# Work order
Your answer should be the exact lines of the data below from the one containing "- Follow-up runs" through the one containing "before running it.**"; please include nothing else.

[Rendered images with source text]
|---|
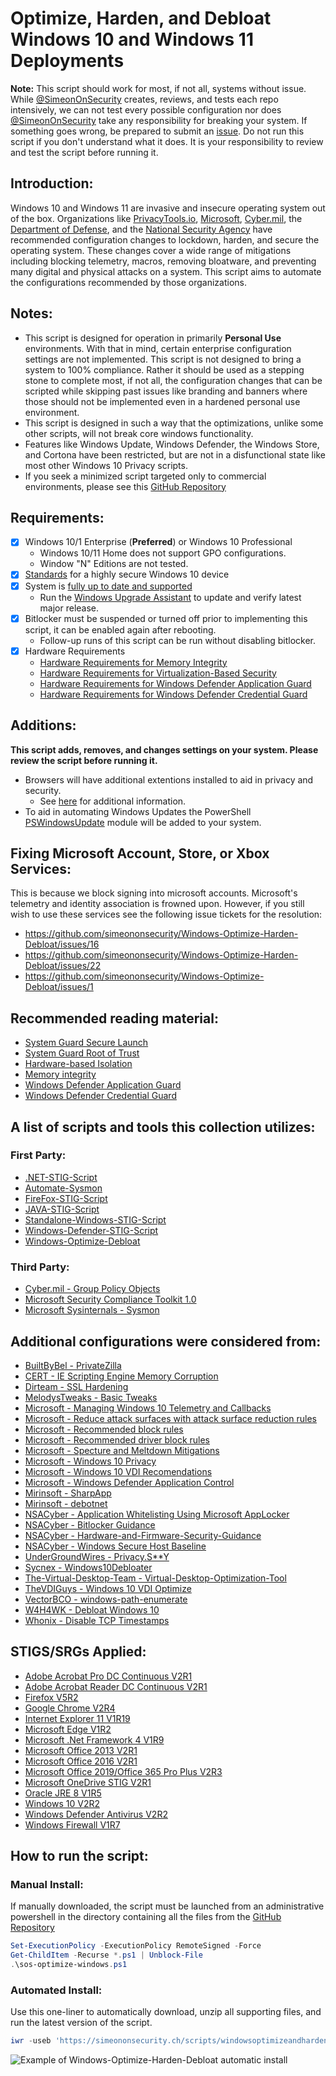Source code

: # Optimize, Harden, and Debloat Windows 10 and Windows 11 Deployments

**Note:** This script should work for most, if not all, systems without issue. While [@SimeonOnSecurity](https://github.com/simeononsecurity) creates, reviews, and tests each repo intensively, we can not test every possible configuration nor does [@SimeonOnSecurity](https://github.com/simeononsecurity) take any responsibility for breaking your system. If something goes wrong, be prepared to submit an [issue](../../issues). Do not run this script if you don't understand what it does. It is your responsibility to review and test the script before running it.

## Introduction:
Windows 10 and Windows 11 are invasive and insecure operating system out of the box. 
Organizations like [PrivacyTools.io](https://PrivacyTools.io), [Microsoft](https://microsoft.com), [Cyber.mil](https://public.cyber.mil), the [Department of Defense](https://dod.gov), and the [National Security Agency](https://www.nsa.gov/) have recommended configuration changes to lockdown, harden, and secure the operating system. These changes cover a wide range of mitigations including blocking telemetry, macros, removing bloatware, and preventing many digital and physical attacks on a system. This script aims to automate the configurations recommended by those organizations.

## Notes: 
- This script is designed for operation in primarily **Personal Use** environments. With that in mind, certain enterprise configuration settings are not implemented. This script is not designed to bring a system to 100% compliance. Rather it should be used as a stepping stone to complete most, if not all, the configuration changes that can be scripted while skipping past issues like branding and banners where those should not be implemented even in a hardened personal use environment. 
- This script is designed in such a way that the optimizations, unlike some other scripts, will not break core windows functionality.
 - Features like Windows Update, Windows Defender, the Windows Store, and Cortona have been restricted, but are not in a disfunctional state like most other Windows 10 Privacy scripts.
- If you seek a minimized script targeted only to commercial environments, please see this [GitHub Repository](https://github.com/simeononsecurity/Standalone-Windows-STIG-Script)

## Requirements:
- [X] Windows 10/1 Enterprise (**Preferred**) or Windows 10 Professional
  - Windows 10/11 Home does not support GPO configurations. 
  - Window "N" Editions are not tested.
- [X] [Standards](https://docs.microsoft.com/en-us/windows-hardware/design/device-experiences/oem-highly-secure) for a highly secure Windows 10 device
- [X] System is [fully up to date and supported](https://support.microsoft.com/en-gb/help/4027667/windows-10-update)
  - Run the [Windows Upgrade Assistant](https://support.microsoft.com/en-us/help/3159635/windows-10-update-assistant) to update and verify latest major release.
- [X] Bitlocker must be suspended or turned off prior to implementing this script, it can be enabled again after rebooting.
  - Follow-up runs of this script can be run without disabling bitlocker.
- [X] Hardware Requirements
  - [Hardware Requirements for Memory Integrity](https://docs.microsoft.com/en-us/windows/security/threat-protection/device-guard/requirements-and-deployment-planning-guidelines-for-virtualization-based-protection-of-code-integrity#baseline-protections) 
  - [Hardware Requirements for Virtualization-Based Security](https://docs.microsoft.com/en-us/windows-hardware/design/device-experiences/oem-vbs)
  - [Hardware Requirements for Windows Defender Application Guard](https://docs.microsoft.com/en-us/windows/security/threat-protection/windows-defender-application-guard/reqs-wd-app-guard)
  - [Hardware Requirements for Windows Defender Credential Guard](https://docs.microsoft.com/en-us/windows/security/identity-protection/credential-guard/credential-guard-requirements)

## Additions:
**This script adds, removes, and changes settings on your system. Please review the script before running it.**
- Browsers will have additional extentions installed to aid in privacy and security. 
  - See [here](https://github.com/simeononsecurity/Windows-Optimize-Harden-Debloat/issues/11) for additional information.
- To aid in automating Windows Updates the PowerShell [PSWindowsUpdate](https://www.powershellgallery.com/packages/PSWindowsUpdate/2.0.0.4) module will be added to your system.

## Fixing Microsoft Account, Store, or Xbox Services:
This is because we block signing into microsoft accounts. Microsoft's telemetry and identity association is frowned upon. 
However, if you still wish to use these services see the following issue tickets for the resolution:
- https://github.com/simeononsecurity/Windows-Optimize-Harden-Debloat/issues/16
- https://github.com/simeononsecurity/Windows-Optimize-Harden-Debloat/issues/22
- https://github.com/simeononsecurity/Windows-Optimize-Debloat/issues/1


## Recommended reading material:
  - [System Guard Secure Launch](https://docs.microsoft.com/en-us/windows/security/threat-protection/windows-defender-system-guard/system-guard-secure-launch-and-smm-protection#requirements-met-by-system-guard-enabled-machines)
  - [System Guard Root of Trust](https://docs.microsoft.com/en-us/windows/security/threat-protection/windows-defender-system-guard/system-guard-how-hardware-based-root-of-trust-helps-protect-windows)
  - [Hardware-based Isolation](https://docs.microsoft.com/en-us/windows/security/threat-protection/microsoft-defender-atp/overview-hardware-based-isolation)
  - [Memory integrity](https://docs.microsoft.com/en-us/windows/security/threat-protection/device-guard/memory-integrity)
  - [Windows Defender Application Guard](https://docs.microsoft.com/en-us/windows/security/threat-protection/windows-defender-application-guard/wd-app-guard-overview)
  - [Windows Defender Credential Guard](https://docs.microsoft.com/en-us/windows/security/identity-protection/credential-guard/credential-guard-how-it-works)

## A list of scripts and tools this collection utilizes:
### First Party:
- [.NET-STIG-Script](https://github.com/simeononsecurity/.NET-STIG-Script)
- [Automate-Sysmon](https://github.com/simeononsecurity/Automate-Sysmon)
- [FireFox-STIG-Script](https://github.com/simeononsecurity/FireFox-STIG-Script)
- [JAVA-STIG-Script](https://github.com/simeononsecurity/JAVA-STIG-Script)
- [Standalone-Windows-STIG-Script](https://github.com/simeononsecurity/Standalone-Windows-STIG-Script)
- [Windows-Defender-STIG-Script](https://github.com/simeononsecurity/Windows-Defender-STIG-Script)
- [Windows-Optimize-Debloat](https://github.com/simeononsecurity/Windows-Optimize-Debloat)

### Third Party:
- [Cyber.mil - Group Policy Objects](https://public.cyber.mil/stigs/gpo/)
- [Microsoft Security Compliance Toolkit 1.0](https://www.microsoft.com/en-us/download/details.aspx?id=55319)
- [Microsoft Sysinternals - Sysmon](https://docs.microsoft.com/en-us/sysinternals/downloads/sysmon)

## Additional configurations were considered from:
- [BuiltByBel - PrivateZilla](https://github.com/builtbybel/privatezilla)
- [CERT - IE Scripting Engine Memory Corruption](https://kb.cert.org/vuls/id/573168/)
- [Dirteam - SSL Hardening](https://dirteam.com/sander/2019/07/30/howto-disable-weak-protocols-cipher-suites-and-hashing-algorithms-on-web-application-proxies-ad-fs-servers-and-windows-servers-running-azure-ad-connect/)
- [MelodysTweaks - Basic Tweaks](https://sites.google.com/view/melodystweaks/basictweaks)
- [Microsoft - Managing Windows 10 Telemetry and Callbacks](https://docs.microsoft.com/en-us/windows/privacy/manage-connections-from-windows-operating-system-components-to-microsoft-services)
- [Microsoft - Reduce attack surfaces with attack surface reduction rules](https://docs.microsoft.com/en-us/windows/security/threat-protection/microsoft-defender-atp/attack-surface-reduction)
- [Microsoft - Recommended block rules](https://docs.microsoft.com/en-us/windows/security/threat-protection/windows-defender-application-control/microsoft-recommended-block-rules)
- [Microsoft - Recommended driver block rules](https://docs.microsoft.com/en-us/windows/security/threat-protection/windows-defender-application-control/microsoft-recommended-driver-block-rules)
- [Microsoft - Specture and Meltdown Mitigations](https://support.microsoft.com/en-us/help/4072698/windows-server-speculative-execution-side-channel-vulnerabilities)
- [Microsoft - Windows 10 Privacy](https://docs.microsoft.com/en-us/windows/privacy/)
- [Microsoft - Windows 10 VDI Recomendations](https://docs.microsoft.com/en-us/windows-server/remote/remote-desktop-services/rds_vdi-recommendations-1909)
- [Microsoft - Windows Defender Application Control](https://docs.microsoft.com/en-us/windows/security/threat-protection/windows-defender-application-control/windows-defender-application-control-design-guide)
- [Mirinsoft - SharpApp](https://github.com/builtbybel/sharpapp)
- [Mirinsoft - debotnet](https://github.com/builtbybel/debotnet)
- [NSACyber - Application Whitelisting Using Microsoft AppLocker](https://apps.nsa.gov/iad/library/ia-guidance/tech-briefs/application-whitelisting-using-microsoft-applocker.cfm)
- [NSACyber - Bitlocker Guidance](https://github.com/nsacyber/BitLocker-Guidance)
- [NSACyber - Hardware-and-Firmware-Security-Guidance](https://github.com/nsacyber/Hardware-and-Firmware-Security-Guidance)
- [NSACyber - Windows Secure Host Baseline](https://github.com/nsacyber/Windows-Secure-Host-Baseline)
- [UnderGroundWires - Privacy.S**Y](https://github.com/undergroundwires/privacy.sexy)
- [Sycnex - Windows10Debloater](https://github.com/Sycnex/Windows10Debloater)
- [The-Virtual-Desktop-Team - Virtual-Desktop-Optimization-Tool](https://github.com/The-Virtual-Desktop-Team/Virtual-Desktop-Optimization-Tool)
- [TheVDIGuys - Windows 10 VDI Optimize](https://github.com/TheVDIGuys/Windows_10_VDI_Optimize)
- [VectorBCO - windows-path-enumerate](https://github.com/VectorBCO/windows-path-enumerate)
- [W4H4WK - Debloat Windows 10](https://github.com/W4RH4WK/Debloat-Windows-10/tree/master/scripts)
- [Whonix - Disable TCP Timestamps](https://www.whonix.org/wiki/Disable_TCP_and_ICMP_Timestamps)

## STIGS/SRGs Applied:
- [Adobe Acrobat Pro DC Continuous V2R1](https://public.cyber.mil/stigs/downloads/)
- [Adobe Acrobat Reader DC Continuous V2R1](https://public.cyber.mil/stigs/downloads/)
- [Firefox V5R2](https://public.cyber.mil/stigs/downloads/)
- [Google Chrome V2R4](https://public.cyber.mil/stigs/downloads/)
- [Internet Explorer 11 V1R19](https://public.cyber.mil/stigs/downloads/)
- [Microsoft Edge V1R2](https://public.cyber.mil/stigs/downloads/)
- [Microsoft .Net Framework 4 V1R9](https://public.cyber.mil/stigs/downloads/)
- [Microsoft Office 2013 V2R1](https://public.cyber.mil/stigs/downloads/)
- [Microsoft Office 2016 V2R1](https://public.cyber.mil/stigs/downloads/)
- [Microsoft Office 2019/Office 365 Pro Plus V2R3](https://public.cyber.mil/stigs/downloads/)
- [Microsoft OneDrive STIG V2R1](https://public.cyber.mil/stigs/downloads/)
- [Oracle JRE 8 V1R5](https://public.cyber.mil/stigs/downloads/) 
- [Windows 10 V2R2](https://public.cyber.mil/stigs/downloads/)
- [Windows Defender Antivirus V2R2](https://public.cyber.mil/stigs/downloads/) 
- [Windows Firewall V1R7](https://public.cyber.mil/stigs/downloads/)

## How to run the script:
### Manual Install:
If manually downloaded, the script must be launched from an administrative powershell in the directory containing all the files from the [GitHub Repository](https://github.com/simeononsecurity/Windows-Optimize-Harden-Debloat)
```powershell
Set-ExecutionPolicy -ExecutionPolicy RemoteSigned -Force
Get-ChildItem -Recurse *.ps1 | Unblock-File
.\sos-optimize-windows.ps1
```
### Automated Install:
Use this one-liner to automatically download, unzip all supporting files, and run the latest version of the script.
```powershell
iwr -useb 'https://simeononsecurity.ch/scripts/windowsoptimizeandharden.ps1'|iex
```
<img src="https://raw.githubusercontent.com/simeononsecurity/Windows-Optimize-Harden-Debloat/master/.github/images/w10automatic.gif" alt="Example of 
Windows-Optimize-Harden-Debloat automatic install">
|---|
# Answer to this task
  - Follow-up runs of this script can be run without disabling bitlocker.
- [X] Hardware Requirements
  - [Hardware Requirements for Memory Integrity](https://docs.microsoft.com/en-us/windows/security/threat-protection/device-guard/requirements-and-deployment-planning-guidelines-for-virtualization-based-protection-of-code-integrity#baseline-protections) 
  - [Hardware Requirements for Virtualization-Based Security](https://docs.microsoft.com/en-us/windows-hardware/design/device-experiences/oem-vbs)
  - [Hardware Requirements for Windows Defender Application Guard](https://docs.microsoft.com/en-us/windows/security/threat-protection/windows-defender-application-guard/reqs-wd-app-guard)
  - [Hardware Requirements for Windows Defender Credential Guard](https://docs.microsoft.com/en-us/windows/security/identity-protection/credential-guard/credential-guard-requirements)

## Additions:
**This script adds, removes, and changes settings on your system. Please review the script before running it.**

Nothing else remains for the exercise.